Communication between components and systems is common in today’s heavy-duty vehicles and equipment with CANbus (Controller Area Network). As technology continues to evolve, so have CANbus systems and the components which are connected to them.
Because of its communication capabilities, CANbus will play a critical role in electric and autonomous vehicles. With the latter, it will be especially important for components and systems to communicate with one another to ensure safe and efficient operation.
We recently spoke with Rod Dayrit, Director of Business Development, North America, Delta-Q Technologies, about CANbus technology and how it can help create more intelligence in vehicle systems.
What are some of the key benefits of including CANbus on a vehicle or piece of equipment and how does it help with efficiency?
CAN communication gives you the ability to communicate with other devices and intelligently control them based off feedback from a component. From an overall broad perspective, it gives the application some sense of intelligence. CANbus allows for a form of communication that provides intelligence between the components and the actual application itself.
How is CANbus being utilized with battery powered systems and battery chargers?
The battery and the charger are very dependent on each other. Typically, the battery is the first or second largest spend in electric vehicles. So when OEs look for a battery solution, they want to make sure they’re getting the most return on investment when they purchase that battery system. What that means is getting the best performance out of it, the most life out of it, and the most cost-effective solution from that battery.
Where Delta-Q comes in is doing reviews and tests of the battery to learn where we could optimize it with relation to performance, lifecycle, and the requirements of the actual customer. Lithium-ion batteries have battery management systems which act as the brains to the battery system itself. The charger has a microcontroller that is able to talk with the battery and it’s a two-way street—the battery can tell the charger it wants to charge slower to increase the life of the battery or increase the speed, and the charger could log that information.
If you think back to lead-acid batteries, because there were no electronics involved you really had to characterize the battery and be as efficient as possible on that characterization. Whereas now that you have the flexibility to scale how you want to use that battery and the performance of the battery due to the communication path which most often is CAN communication, you are able to scale how and when the battery is doing what it’s doing.
As an example, with a lead acid battery, if you are scaling down on capacity, you could tell the capacity is going down in voltage, but you can't control how much power that battery is able to give out. With a lithium-ion battery and charging, you could tell the system you want to cap it at a certain point, and it will abide by that.

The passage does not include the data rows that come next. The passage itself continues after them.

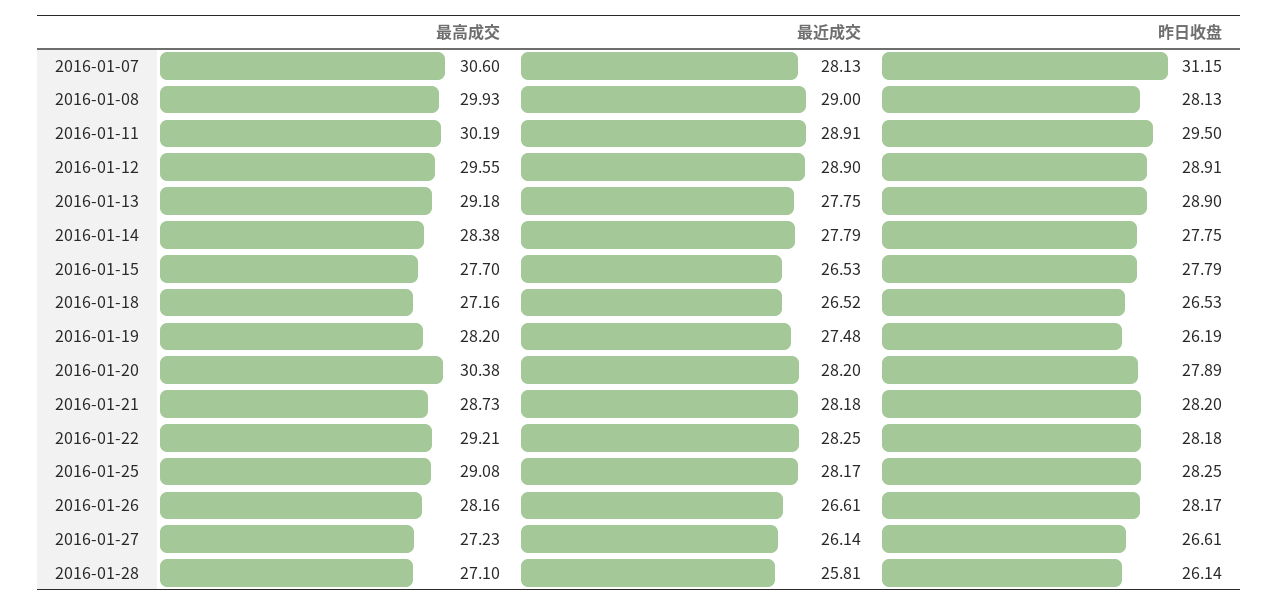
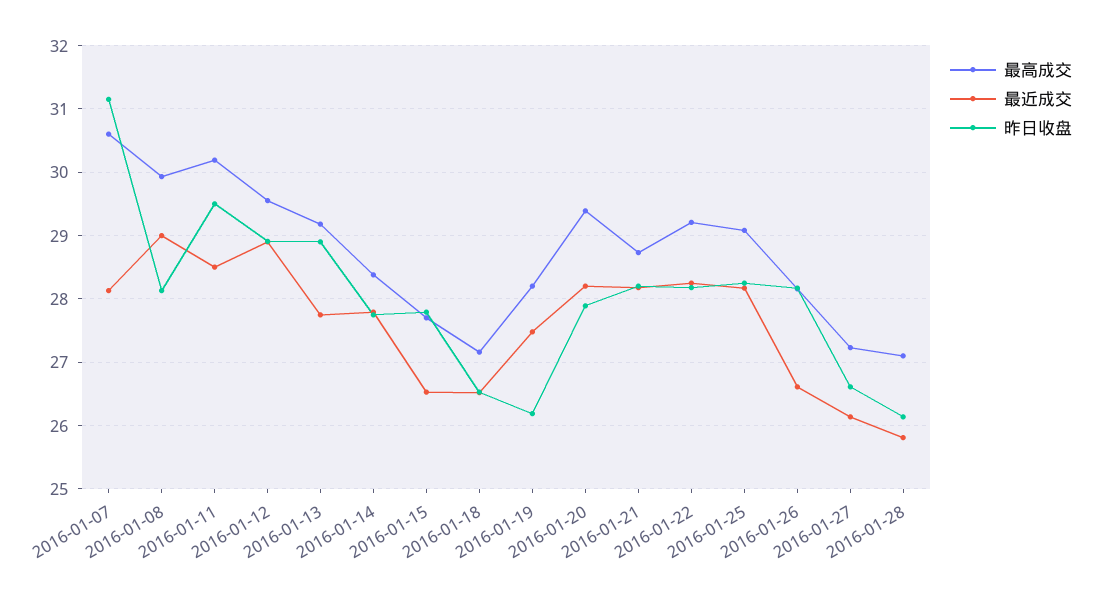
  {
    "最高成交": {
      "2016-01-07": 30.6,
      "2016-01-08": 29.93,
      "2016-01-11": 30.19,
      "2016-01-12": 29.55,
      "2016-01-13": 29.18,
      "2016-01-14": 28.38,
      "2016-01-15": 27.7,
      "2016-01-18": 27.16,
      "2016-01-19": 28.2,
-     "2016-01-20": 30.38,
+     "2016-01-20": 29.4,
      "2016-01-21": 28.73,
      "2016-01-22": 29.21,
      "2016-01-25": 29.08,
      "2016-01-26": 28.16,
      "2016-01-27": 27.23,
      "2016-01-28": 27.1
    },
    "最近成交": {
      "2016-01-07": 28.13,
      "2016-01-08": 29,
-     "2016-01-11": 28.91,
+     "2016-01-11": 28.5,
      "2016-01-12": 28.9,
      "2016-01-13": 27.75,
      "2016-01-14": 27.79,
      "2016-01-15": 26.53,
      "2016-01-18": 26.52,
      "2016-01-19": 27.48,
      "2016-01-20": 28.2,
      "2016-01-21": 28.18,
      "2016-01-22": 28.25,
      "2016-01-25": 28.17,
      "2016-01-26": 26.61,
      "2016-01-27": 26.14,
      "2016-01-28": 25.81
    },
    "昨日收盘": {
      "2016-01-07": 31.15,
      "2016-01-08": 28.13,
      "2016-01-11": 29.5,
      "2016-01-12": 28.91,
      "2016-01-13": 28.9,
      "2016-01-14": 27.75,
      "2016-01-15": 27.79,
      "2016-01-18": 26.53,
      "2016-01-19": 26.19,
      "2016-01-20": 27.89,
      "2016-01-21": 28.2,
      "2016-01-22": 28.18,
      "2016-01-25": 28.25,
      "2016-01-26": 28.17,
      "2016-01-27": 26.61,
      "2016-01-28": 26.14
    }
  }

This is essential and important to the total cost of the battery because you could either enhance performance, or you could manipulate the battery through the communications to optimize the life at the expense of some performance. It gives you flexibility.
What are some trends related to CANbus systems Delta-Q is seeing in the industry and how does it see this technology progressing in the coming years?
There are various CANbus interfaces being used such as SAE J1939 and CANopen. Most applications outside the automotive space which are becoming electrified use some form of CANopen. What we are seeing is the emergence of the remote-control function on CAN.
This relates more to charging architecture; prior to the implementation of CAN remote control most chargers were set up with algorithms built into them. Using this implementation, the algorithm would be optimized to include set parameters the charger would follow in order to charge the battery. It would not deviate away from these set parameters.
As battery solutions become more intelligent, the charging intelligence moves from the charger to the battery. Some lithium batteries can monitor their own characteristics through their BMS (battery management system). It can provide specific charge parameters to the charger, using CAN remote control, to address a variety of purposes. For example, if the battery temperature starts to approach its maximum limits while charging, the battery’s BMS can send a CAN remote control message to the charger to scale the charge power down to a certain level until the temperature has stabilized. CAN remote control allows the battery the flexibility to control the charge parameters as it deems necessary.
It has opened a lot of new forms of communication between the charger and the battery, and the battery and the application itself. With that remote control option, the battery could actually tell the vehicle “I’m down to 20% battery life, you need to scale down the amount of power you allow the user to have so we can get back to a charging station.”
This is where telematics comes in. If a vehicle, such as an agricultural tractor, is out in the field and the battery is starting to deplete, that information is transferred via telematics to a host station which could then say either the amount of power or performance being used needs to be scaled down.
It is a way of having an ecosystem around the Internet of Things (IoT) because now that everything is communicating, and you are able to utilize the internet or some form of wireless communication, you’re able to manage your fleet much better.
At the end of the day, it is all about cost and how efficiently you can manage your operating expenditures. Even though equipment is becoming electrified, the majority of equipment is still operated by humans. Wireless communication is going to become even more relevant as equipment becomes autonomous. Systems will have artificial intelligence and rely on communication networks they have established whether it is internal or with an ecosystem of products. It is going to get more integrated and advanced as technology moves to autonomy.
CANbus will be a part of this because it is a method of communication and bridges communication to all components. It allows for communication and intelligence between components to optimize them effectively and efficiently.
Now everything is data driven. The more data you can learn and understand about the components you have, the more intelligent and efficient you can make them.